貧血症 メカニズム・原因

貧血症 メカニズム・原因について

メカニズム

 我々が元気に活動するためには、食事から取り入れた栄養素を体内で燃焼させることが必要。そのとき欠かせないのが酸素で、体の各細胞に、酸素を運ぶ重要な働きをしているのが
赤血球中にある「血色素(ヘモグロビン)」である。
 このヘモグロビンが減少するということは、体に十分酸素が行き渡らないということ。したがって、全身倦怠感、目まい、動悸、息切れ、頭痛などの症状が現れてくる。
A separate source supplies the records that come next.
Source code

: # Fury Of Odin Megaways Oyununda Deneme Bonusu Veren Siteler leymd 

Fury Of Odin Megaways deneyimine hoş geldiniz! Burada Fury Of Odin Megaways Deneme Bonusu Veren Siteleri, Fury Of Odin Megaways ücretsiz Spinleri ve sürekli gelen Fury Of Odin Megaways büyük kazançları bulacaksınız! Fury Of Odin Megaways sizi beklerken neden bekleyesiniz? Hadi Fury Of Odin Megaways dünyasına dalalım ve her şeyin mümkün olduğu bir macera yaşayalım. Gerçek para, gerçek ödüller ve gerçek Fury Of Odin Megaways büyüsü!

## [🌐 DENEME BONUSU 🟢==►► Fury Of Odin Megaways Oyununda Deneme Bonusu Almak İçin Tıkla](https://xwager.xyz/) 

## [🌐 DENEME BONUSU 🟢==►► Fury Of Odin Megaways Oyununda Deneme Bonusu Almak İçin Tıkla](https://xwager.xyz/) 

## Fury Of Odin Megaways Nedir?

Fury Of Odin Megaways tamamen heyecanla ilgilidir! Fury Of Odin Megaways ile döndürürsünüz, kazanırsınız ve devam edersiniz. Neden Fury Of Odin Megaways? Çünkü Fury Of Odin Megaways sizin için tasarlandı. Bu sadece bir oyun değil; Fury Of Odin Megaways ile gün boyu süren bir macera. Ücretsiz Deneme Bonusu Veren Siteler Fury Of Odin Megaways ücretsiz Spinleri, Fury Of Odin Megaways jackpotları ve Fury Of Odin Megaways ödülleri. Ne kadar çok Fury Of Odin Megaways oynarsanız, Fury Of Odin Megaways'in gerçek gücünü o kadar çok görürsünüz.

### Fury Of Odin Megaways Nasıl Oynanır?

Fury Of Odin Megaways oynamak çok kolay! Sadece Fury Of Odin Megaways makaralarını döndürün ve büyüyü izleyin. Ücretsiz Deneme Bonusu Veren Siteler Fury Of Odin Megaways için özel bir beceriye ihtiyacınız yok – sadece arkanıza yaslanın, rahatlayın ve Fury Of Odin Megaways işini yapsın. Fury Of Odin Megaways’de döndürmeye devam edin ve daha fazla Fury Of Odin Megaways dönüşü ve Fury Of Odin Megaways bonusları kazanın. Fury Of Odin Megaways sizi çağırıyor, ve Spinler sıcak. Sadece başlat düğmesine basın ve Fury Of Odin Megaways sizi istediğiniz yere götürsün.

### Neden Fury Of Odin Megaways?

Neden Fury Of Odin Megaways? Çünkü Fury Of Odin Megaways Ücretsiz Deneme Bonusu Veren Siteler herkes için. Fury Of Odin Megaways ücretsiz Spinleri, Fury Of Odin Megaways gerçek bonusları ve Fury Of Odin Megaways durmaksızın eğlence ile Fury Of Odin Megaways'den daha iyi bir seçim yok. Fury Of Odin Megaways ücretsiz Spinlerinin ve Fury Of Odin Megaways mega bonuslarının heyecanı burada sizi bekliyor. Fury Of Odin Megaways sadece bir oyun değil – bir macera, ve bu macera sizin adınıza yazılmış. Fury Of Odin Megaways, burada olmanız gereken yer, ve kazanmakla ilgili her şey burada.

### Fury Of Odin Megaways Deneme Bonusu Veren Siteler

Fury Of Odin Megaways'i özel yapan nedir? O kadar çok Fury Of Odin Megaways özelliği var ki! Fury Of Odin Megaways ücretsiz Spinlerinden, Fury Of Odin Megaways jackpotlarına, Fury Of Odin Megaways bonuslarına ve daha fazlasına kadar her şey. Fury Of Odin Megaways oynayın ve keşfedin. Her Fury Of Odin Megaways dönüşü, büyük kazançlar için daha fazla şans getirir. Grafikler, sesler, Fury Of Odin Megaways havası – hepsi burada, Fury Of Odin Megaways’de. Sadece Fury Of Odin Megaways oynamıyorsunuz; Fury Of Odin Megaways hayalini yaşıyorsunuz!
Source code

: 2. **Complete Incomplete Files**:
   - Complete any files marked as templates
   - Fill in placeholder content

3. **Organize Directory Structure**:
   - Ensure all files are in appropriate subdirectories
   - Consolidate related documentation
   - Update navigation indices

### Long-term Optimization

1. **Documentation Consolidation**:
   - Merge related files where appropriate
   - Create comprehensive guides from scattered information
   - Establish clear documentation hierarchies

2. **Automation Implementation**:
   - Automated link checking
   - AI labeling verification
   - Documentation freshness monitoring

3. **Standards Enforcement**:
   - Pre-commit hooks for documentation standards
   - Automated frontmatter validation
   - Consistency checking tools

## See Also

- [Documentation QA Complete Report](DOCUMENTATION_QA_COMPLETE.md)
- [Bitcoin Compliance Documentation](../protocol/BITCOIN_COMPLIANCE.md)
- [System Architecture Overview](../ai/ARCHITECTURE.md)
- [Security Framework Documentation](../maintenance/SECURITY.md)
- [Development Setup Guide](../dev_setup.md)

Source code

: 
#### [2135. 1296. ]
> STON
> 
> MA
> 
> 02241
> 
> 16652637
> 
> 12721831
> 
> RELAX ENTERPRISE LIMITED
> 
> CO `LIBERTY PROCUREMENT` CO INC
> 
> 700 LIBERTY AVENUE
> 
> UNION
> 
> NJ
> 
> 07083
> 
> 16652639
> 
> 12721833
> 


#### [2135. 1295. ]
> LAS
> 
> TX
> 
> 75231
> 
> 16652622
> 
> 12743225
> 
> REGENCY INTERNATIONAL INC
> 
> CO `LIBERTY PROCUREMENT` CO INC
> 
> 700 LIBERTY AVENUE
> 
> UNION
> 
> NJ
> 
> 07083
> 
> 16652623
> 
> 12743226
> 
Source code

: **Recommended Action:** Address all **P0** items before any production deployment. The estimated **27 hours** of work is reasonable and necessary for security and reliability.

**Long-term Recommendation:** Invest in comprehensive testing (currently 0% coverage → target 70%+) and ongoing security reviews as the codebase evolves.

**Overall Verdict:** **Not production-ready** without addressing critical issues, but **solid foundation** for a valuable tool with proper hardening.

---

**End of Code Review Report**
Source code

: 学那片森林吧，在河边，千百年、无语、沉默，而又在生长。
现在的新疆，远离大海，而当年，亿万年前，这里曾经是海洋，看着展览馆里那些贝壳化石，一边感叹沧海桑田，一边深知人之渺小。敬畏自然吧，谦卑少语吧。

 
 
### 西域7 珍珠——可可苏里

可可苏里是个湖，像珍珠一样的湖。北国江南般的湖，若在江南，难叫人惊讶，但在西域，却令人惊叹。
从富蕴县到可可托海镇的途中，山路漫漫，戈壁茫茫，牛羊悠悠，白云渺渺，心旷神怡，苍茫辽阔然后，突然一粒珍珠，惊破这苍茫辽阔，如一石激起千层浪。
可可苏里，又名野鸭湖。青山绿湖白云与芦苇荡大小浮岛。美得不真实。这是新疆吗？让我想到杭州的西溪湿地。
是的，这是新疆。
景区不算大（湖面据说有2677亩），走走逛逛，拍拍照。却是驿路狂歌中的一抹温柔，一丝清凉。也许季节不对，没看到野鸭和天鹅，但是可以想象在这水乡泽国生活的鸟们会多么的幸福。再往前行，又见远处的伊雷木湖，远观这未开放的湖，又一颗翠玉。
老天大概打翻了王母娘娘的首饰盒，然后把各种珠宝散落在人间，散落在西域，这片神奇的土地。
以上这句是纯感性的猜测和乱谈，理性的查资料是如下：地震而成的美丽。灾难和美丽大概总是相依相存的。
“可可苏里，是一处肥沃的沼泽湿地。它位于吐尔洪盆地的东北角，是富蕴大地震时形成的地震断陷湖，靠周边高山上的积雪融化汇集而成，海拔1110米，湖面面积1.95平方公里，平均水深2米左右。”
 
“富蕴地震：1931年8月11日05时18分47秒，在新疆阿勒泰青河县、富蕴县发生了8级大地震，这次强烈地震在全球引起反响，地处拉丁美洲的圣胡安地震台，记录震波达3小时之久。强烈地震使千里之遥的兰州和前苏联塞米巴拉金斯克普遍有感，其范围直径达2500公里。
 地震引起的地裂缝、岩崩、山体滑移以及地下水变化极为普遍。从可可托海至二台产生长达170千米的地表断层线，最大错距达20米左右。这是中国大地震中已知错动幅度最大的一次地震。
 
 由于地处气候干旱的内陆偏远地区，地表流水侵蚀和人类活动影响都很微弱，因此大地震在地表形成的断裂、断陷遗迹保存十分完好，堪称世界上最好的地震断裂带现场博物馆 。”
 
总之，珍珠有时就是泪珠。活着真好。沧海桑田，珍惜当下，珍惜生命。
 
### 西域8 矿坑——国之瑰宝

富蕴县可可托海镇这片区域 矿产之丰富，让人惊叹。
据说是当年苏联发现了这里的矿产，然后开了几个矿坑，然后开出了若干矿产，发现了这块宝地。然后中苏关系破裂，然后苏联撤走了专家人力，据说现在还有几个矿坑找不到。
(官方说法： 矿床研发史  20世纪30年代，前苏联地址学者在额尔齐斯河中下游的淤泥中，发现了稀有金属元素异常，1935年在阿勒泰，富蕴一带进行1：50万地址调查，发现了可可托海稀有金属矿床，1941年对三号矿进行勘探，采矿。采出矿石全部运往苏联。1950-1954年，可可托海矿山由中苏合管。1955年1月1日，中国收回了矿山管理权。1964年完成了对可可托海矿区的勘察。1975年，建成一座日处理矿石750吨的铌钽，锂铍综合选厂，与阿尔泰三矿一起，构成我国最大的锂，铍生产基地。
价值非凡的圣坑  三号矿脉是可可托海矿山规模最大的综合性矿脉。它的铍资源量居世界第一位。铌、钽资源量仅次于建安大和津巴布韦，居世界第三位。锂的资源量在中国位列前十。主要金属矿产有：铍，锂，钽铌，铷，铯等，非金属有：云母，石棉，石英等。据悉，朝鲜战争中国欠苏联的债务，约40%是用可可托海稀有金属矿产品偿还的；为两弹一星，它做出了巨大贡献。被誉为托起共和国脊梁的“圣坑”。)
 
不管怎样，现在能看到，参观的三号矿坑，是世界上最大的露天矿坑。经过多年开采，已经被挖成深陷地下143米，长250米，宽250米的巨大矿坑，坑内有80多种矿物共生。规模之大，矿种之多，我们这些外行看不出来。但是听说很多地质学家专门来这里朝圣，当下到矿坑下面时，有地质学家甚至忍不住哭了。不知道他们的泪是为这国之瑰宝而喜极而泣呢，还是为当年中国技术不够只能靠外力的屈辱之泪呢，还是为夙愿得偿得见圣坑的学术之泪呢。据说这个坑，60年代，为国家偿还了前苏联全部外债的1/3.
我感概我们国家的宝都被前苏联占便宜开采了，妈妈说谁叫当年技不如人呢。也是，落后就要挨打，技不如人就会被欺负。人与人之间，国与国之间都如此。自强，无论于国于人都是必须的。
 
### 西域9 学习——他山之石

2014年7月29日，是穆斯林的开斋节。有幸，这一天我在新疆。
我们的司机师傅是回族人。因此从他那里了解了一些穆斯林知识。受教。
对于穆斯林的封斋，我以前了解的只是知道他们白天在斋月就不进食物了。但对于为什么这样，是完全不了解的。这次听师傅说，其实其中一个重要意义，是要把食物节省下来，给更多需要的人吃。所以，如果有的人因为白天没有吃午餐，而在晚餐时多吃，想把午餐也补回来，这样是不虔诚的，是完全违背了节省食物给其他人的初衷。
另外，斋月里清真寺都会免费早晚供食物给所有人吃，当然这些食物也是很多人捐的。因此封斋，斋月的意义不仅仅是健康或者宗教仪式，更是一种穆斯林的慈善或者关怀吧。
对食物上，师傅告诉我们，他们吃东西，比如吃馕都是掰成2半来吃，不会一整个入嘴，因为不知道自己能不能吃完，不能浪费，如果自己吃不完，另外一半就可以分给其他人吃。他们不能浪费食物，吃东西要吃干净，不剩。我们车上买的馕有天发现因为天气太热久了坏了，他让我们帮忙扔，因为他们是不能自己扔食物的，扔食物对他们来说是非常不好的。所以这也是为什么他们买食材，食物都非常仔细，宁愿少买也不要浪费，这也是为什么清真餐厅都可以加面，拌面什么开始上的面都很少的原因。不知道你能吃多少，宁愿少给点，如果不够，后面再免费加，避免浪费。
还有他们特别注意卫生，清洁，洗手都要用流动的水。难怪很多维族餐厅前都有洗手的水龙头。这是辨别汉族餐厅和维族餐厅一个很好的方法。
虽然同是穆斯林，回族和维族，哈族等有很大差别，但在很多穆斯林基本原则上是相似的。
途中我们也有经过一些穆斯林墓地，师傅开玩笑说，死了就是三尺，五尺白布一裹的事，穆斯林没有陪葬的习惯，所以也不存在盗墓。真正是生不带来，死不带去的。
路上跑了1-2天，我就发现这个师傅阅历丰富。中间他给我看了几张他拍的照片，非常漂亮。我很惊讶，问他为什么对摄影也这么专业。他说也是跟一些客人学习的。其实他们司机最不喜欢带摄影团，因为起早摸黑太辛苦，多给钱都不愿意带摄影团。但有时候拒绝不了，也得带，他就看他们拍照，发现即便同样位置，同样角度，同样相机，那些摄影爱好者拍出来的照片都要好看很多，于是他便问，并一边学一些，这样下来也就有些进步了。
しかし、こういう症状が現れる頃には貧血がかなりの重症になってることが少なくないので、検査などで貧血だと診断されたら早く治療しよう。
 ヘモグロビンの量の正常値は、WHO(世界保健機関)では12g/100ml、日本産科婦人科学会では11g/100mlとしているので、これ以下の場合を貧血と考えるといい。
 ひと口に貧血と言っても、起こる原因によって鉄欠乏製貧血、悪性貧血、再生不良性貧血、溶血性貧血、続発性貧血に分類される。
 このうち、女性に最も多く見られるのは鉄欠乏製貧血で、その名の通り、鉄分の不足による貧血である。最近若い女性に特に貧血が増えているのは、ダイエットなどからくる鉄分不足の食事のためと考えられている。

種類別原因 鉄欠乏製貧血

 ヘモグロビンを作るのに必要な鉄分が不足して起こる。月経や妊娠・出産、授乳などで女性は男性より多くの鉄分を必要とするのでこの貧血になりやすい。また、出血を伴う病気が原因だった利するので要注意。

種類別原因 悪性貧血

 赤血球を作るのに必要なビタミンビタミンB12や葉酸が不足して起こる。胃の切除手術や、胃がんによっても起こる場合がある。

種類別原因 再生不良性貧血

 血液は骨髄で形成されるが、骨髄に異常ができてその機能が低下し、血液成分が減少するため起こる。貧血の症状のほか、皮下出血や咽頭炎、発熱yなどの感染症も伴う。

種類別原因 溶血性貧血

 一定のサイクルで生成・崩壊を繰り返している赤血球が、過剰に破壊されるため起こる。皮膚が黄色みを帯びる特徴がある。

種類別原因 続発性貧血

 症候性貧血とも言われており、慢性腎炎、肝疾患。出血、悪性腫瘍、膠原病などが原因で起こる。